For most of my life I was not myself.
For a while I was an infant, born premature at two pounds, thirteen ounces, the smallest of a set of triplets. We can glimpse some premonitions of my character even at this young age. I started laughing when I was a week old: a breathy hacking. I skipped the indignities of crawling and chose instead to tuck myself into a ball and roll across the floor (so my parents tell me).
Then I was a child, playful and solitary by turns. I would curl up on my family’s worn leather couch with a stack of books, poring over countless pages, searching. I didn’t yet know for what.
Next came adolescence. Hot tears, slammed doors.
As I write this piece — my last article for The Cavalier Daily, and the first in more than a year to carry my byline rather than the moniker “Managing Board” — I am twenty-two years old. For about sixteen years, roughly 73 percent of my life to date, I was not myself. What was I? A bundle of desires and vulnerabilities, as we all are as children (and as we all remain, although to a lesser extent). A person without a purpose. Floating.
I can pinpoint my self-awakening with unusual precision. In eleventh grade, I joined the staff of my high school newspaper. I had been part of cooperative endeavors before. These activities — sports teams, youth groups — were pleasant but perfunctory. The newspaper, however, marked the first time I felt stirrings of passion channeled into a productive enterprise. As I chiseled words into stories — striving for accuracy and balance, as all journalists do, but yearning also (secretly) for beauty — a glimmer of my adult commitments started to take shape.
I digress into autobiography, perhaps self-indulgently, in an attempt to express how indebted I am to the newspapers for which I’ve written. Some people can find themselves without the help of an institution or a set of friends. (Many of these people, I suspect, are libertarians.) I was not so independent. As a sixteen-year-old, idealistic but lost, I desperately needed a place where I could channel my love for writing. And I longed for other people who found joy in words.

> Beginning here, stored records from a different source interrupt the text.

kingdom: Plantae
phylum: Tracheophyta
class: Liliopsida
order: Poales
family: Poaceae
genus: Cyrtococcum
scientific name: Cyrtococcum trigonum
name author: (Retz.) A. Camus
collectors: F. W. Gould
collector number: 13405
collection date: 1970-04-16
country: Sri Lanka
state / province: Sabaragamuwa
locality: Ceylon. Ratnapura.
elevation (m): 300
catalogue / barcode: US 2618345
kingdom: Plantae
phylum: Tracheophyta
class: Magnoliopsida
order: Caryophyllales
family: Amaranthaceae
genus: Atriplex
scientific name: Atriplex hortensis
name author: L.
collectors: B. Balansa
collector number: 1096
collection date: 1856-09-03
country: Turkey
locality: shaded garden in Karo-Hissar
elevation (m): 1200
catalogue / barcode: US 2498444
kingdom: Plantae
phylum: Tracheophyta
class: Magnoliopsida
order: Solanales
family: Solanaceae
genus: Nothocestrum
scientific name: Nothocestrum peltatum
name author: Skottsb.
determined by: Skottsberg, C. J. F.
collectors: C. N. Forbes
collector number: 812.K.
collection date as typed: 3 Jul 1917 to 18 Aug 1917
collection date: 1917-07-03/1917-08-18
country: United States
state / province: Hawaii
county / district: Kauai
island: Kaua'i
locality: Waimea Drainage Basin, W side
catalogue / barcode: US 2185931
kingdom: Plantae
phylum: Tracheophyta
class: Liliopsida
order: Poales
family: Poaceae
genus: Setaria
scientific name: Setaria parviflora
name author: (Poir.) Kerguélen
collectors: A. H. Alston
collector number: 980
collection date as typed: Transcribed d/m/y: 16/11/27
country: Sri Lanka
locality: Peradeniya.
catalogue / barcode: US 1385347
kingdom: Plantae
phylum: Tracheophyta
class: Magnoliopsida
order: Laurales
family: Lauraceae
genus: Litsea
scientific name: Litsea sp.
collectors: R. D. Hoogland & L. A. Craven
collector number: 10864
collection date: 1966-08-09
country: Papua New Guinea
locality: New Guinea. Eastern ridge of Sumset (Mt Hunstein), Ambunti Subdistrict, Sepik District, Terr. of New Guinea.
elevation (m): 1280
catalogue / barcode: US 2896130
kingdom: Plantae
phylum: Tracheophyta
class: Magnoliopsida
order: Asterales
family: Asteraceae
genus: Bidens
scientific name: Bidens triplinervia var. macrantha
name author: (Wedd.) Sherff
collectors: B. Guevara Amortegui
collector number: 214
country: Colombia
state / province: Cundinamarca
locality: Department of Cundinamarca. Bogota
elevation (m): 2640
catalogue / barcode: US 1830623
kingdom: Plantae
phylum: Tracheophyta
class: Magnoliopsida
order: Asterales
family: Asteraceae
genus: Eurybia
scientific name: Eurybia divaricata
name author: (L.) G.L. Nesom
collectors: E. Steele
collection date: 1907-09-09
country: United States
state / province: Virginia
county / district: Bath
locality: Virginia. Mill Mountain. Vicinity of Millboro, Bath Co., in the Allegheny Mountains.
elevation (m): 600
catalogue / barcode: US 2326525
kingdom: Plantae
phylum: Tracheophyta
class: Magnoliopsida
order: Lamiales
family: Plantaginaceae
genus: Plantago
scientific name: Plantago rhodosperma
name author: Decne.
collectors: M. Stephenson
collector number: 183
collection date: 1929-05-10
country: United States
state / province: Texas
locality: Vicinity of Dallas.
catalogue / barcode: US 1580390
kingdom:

At my high school newspaper, I found both words and people. And two years later, when I walked into The Cavalier Daily office on my first day of class, I discovered a place that would come to shape my values, my commitments, and my passions, that would harden my vague dedication to the written word into a concrete pursuit which nonetheless retained its amorousness.
My position on The Cavalier Daily embedded me in a community — a cosmopolitan one, we hoped (such is the dream the Internet offers) but failing that, a local one, comprised of the University and Charlottesville. My role on the paper compelled me to feel a sense of duty during the June 2012 episode of palace intrigue, the crisis that began with an email from Helen Dragas and ended with Teresa Sullivan’s reinstatement. If I had been an independent agent, I would not have filed a records request; I would not have made any calls. Later, as executive editor, every day my position called me to account, prompting me to argue, to evaluate, to explain. I took on subjects both technical and tragic. I dissected online education, financial aid and the University’s attempts to position itself as a “global” institution. I condemned what I saw as failures of compassion in our community — epitomized by sexual violence, hazing and the silence that followed the death of a University worker. In all cases, The Cavalier Daily spurred me to rise to my best.
The Cavalier Daily brought me into the fold of a smaller community as well. I grew close with the family of students who devote their days and much of their nights to writing and editing stories, laying out pages, balancing checkbooks. The remarkable friends I made in the basement of Newcomb have been crucial parts of my education. With these people, with this paper, I was able to flourish.
I didn’t want to write this article. Given the central role that the newspaper has played in my life in Charlottesville, I feel that to say goodbye to The Cavalier Daily amounts to saying goodbye to the University. It’s painful to acknowledge that four years of discovery have come to a close, even when I know that more adventures await me.
Working for a newspaper in eleventh grade, I recognized myself for the first time. After four years — another school, another newspaper — what was once a stab of recognition, a flurry of feeling as I realized, this is what I love, now stands as an abiding part of my character. I don’t know what self I would be without the words I poured into The Cavalier Daily’s pages.
Because, you see, for the last four years, I thought I was writing The Cavalier Daily. But the whole time The Cavalier Daily was writing me.
Charlie Tyson was The Cavalier Daily’s 124th Executive Editor.